Hosted on del.icio.us, this repository is meant to be a resource for media professionals, marketers, and others interested in the impact of open media and social networks on global communications and business culture. You can search the media file database from this blog or directly on del.icio.us. We publish media file links as we discover them.
Please suggest links to include in the database, and please also send your comments on how to make this resource more useful for you.
more media file links for July 7, 2008::
The next step in open innovation
The McKinsey Quarterly discusses "distributed co-creation": a development paradigm in which partners, suppliers, and customers are directly involved in creating new products and services, and share in the rewards of those efforts.
Collaborative Filtering: Lifeblood of The Social Web
ReadWriteWeb looks at how a philosophy pioneered by Amazon.com is shaping the social web. The "Wisdom of the Crowds" and the "Law of Large Numbers" are two core memes that make the social web decisively superior to any expert-driven media environment.
Creative Commons Launches Global Case Studies Project
Creative Commons announces the launch of the Case Studies Project, a global community wiki showcasing successful implementations of the organization's intellectual property licensing system by CC copyright holders worldwide.

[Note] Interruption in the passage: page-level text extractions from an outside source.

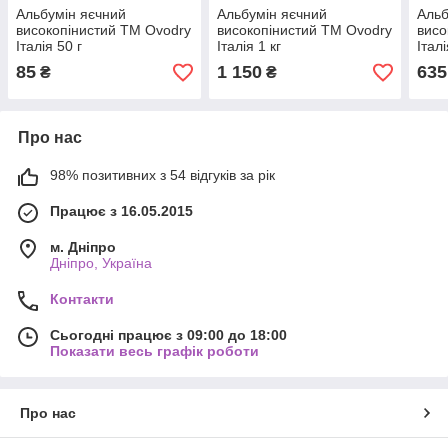
Альбумін яєчний
Альбумін яєчний
Альб
високопінистий ТМ Ovodry
високопінистий ТМ Ovodry
висо
Італія 50 г
Італія 1 кг
Італ
85
1 150
635
₴
₴
Про нас
98% позитивних з 54 відгуків за рік
Працює з 16.05.2015
м. Дніпро
Дніпро, Україна
Контакти
Сьогодні працює з 09:00 до 18:00
Показати весь графік роботи
Про нас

Three Obstacles to a Truly Global Conversation
In MediaShift Idea Lab, Global Voices' David Sasaki reports on the Global Voices Summit, where over 200 media activists discussed the primary barriers to creating truly global online community. Top barrier: censorship.
Another "Chinese YouTube" Raises Monster Cash
Silicon Alley Insider reports on youku.com, a Chinese video sharing site that has raised more than $80 million in venture funds, mostly from US firms, and has somehow avoided the censorship death grip stifling other similar Chinese sites, such as 56.com.
In Iran, blogging web could get you killed
iafrica.com reports that a bill has been introduced into the Iranian parliament that extends the death penalty to the crime of "establishing weblogs and sites promoting corruption, prostitution and apostasy," as reportedly stated in the bill's text.
Bored With Web 2.0? Demand Change
ReadWriteWeb says that the developer community can beat "web 2.0 ennui" by building applications that harness the power of the social web to bring about social change.